With the Government shutdown ending OSHA is expected to proceed with reviewing the docket
regarding the pending heat standard and it is unclear when the final rules will be published in the
Federal Register
While this rule was proposed under the Biden Administration, it is still expected that OSHA will issue a
scaled back heat safety rule. Several national business groups have called for the adoption of the
Nevada standard, which only requires a written plan. A virtual public hearing was held earlier this year
and the deadline for post-coming comments was October 30, 2025, meaning a new rule could be
imminent now that the government has re-opened. The Florida Chamber Safety Council will continue to
lead on heat safety in the workplace, providing free resources to businesses found on the heat stress
prevention platform.
U.S. Treasury Beneficial Ownership Information Reporting Rule (Interim Final Rule Issued to Narrow
Scope)
Following a series of conflicting court rulings on the legality of the Corporate Transparency Act’s
(CTA) beneficial ownership reporting requirements, the U.S. Treasury Department announced earlier
this year that it will not impose penalties or fines on U.S. reporting companies, while issuing an interim
final rule that imposes reporting requirements on “foreign reporting companies.” As a result, U.S. small
businesses will not face fines or penalties for failing to file their paperwork previously required by the
Treasury’s Financial Crimes Enforcement Network. If your business was formed under the law of a
foreign country, you can find more information on this rule here.

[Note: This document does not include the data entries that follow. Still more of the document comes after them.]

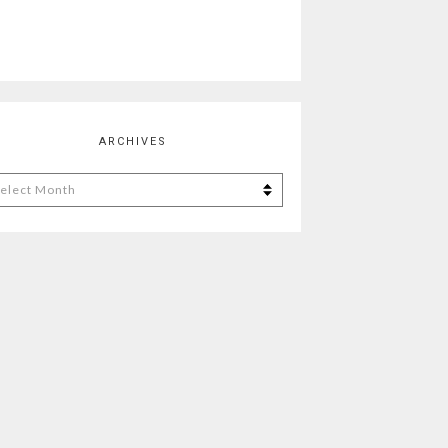
ARCHIVES
chives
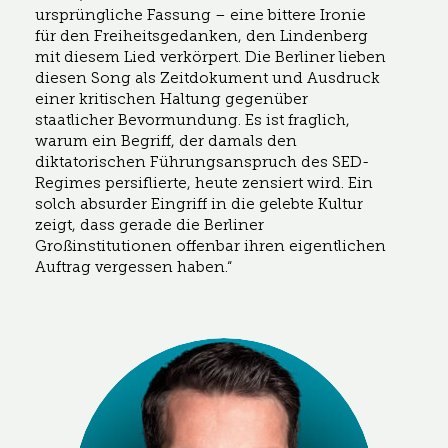
ursprüngliche Fassung – eine bittere Ironie
für den Freiheitsgedanken, den Lindenberg
mit diesem Lied verkörpert. Die Berliner lieben
diesen Song als Zeitdokument und Ausdruck
einer kritischen Haltung gegenüber
staatlicher Bevormundung. Es ist fraglich,
warum ein Begriff, der damals den
diktatorischen Führungsanspruch des SED-
Regimes persiflierte, heute zensiert wird. Ein
solch absurder Eingriff in die gelebte Kultur
zeigt, dass gerade die Berliner
Großinstitutionen offenbar ihren eigentlichen
Auftrag vergessen haben.“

Occupational Safety and Health Administration Union Walk Around Rule (In Effect, Pending Ongoing
Litigation)
The Occupational Safety and Health Administration (OSHA) rule allowing workers to select a union
representative to accompany OSHA inspectors walking around employers’ workplaces – regardless of
whether the workplace is unionized or the representative selected by the workers is an employee of the
business being inspected – took effect last year on May 31, 2024. The rule changes the previous
requirement that the representative accompanying the OSHA inspector must be an employee and could
present significant challenges for employers.
The final rule is likely to increase union participation in the inspection process and could potentially be
problematic as representatives with unknown motives are now allowed to participate in inspections of
employers’ property. The rule also means sensitive information could potentially be shared with union
representatives, even in non-union workplaces, which could lead to increased union participation. There
have also been concerns raised that representatives may be more focused on finding violations rather
than working collaboratively to improve safety.
A coalition of business leaders have filed a lawsuit challenging the OSHA rule. The Trump administration
may review this rule and could potentially overturn the rule in the coming years.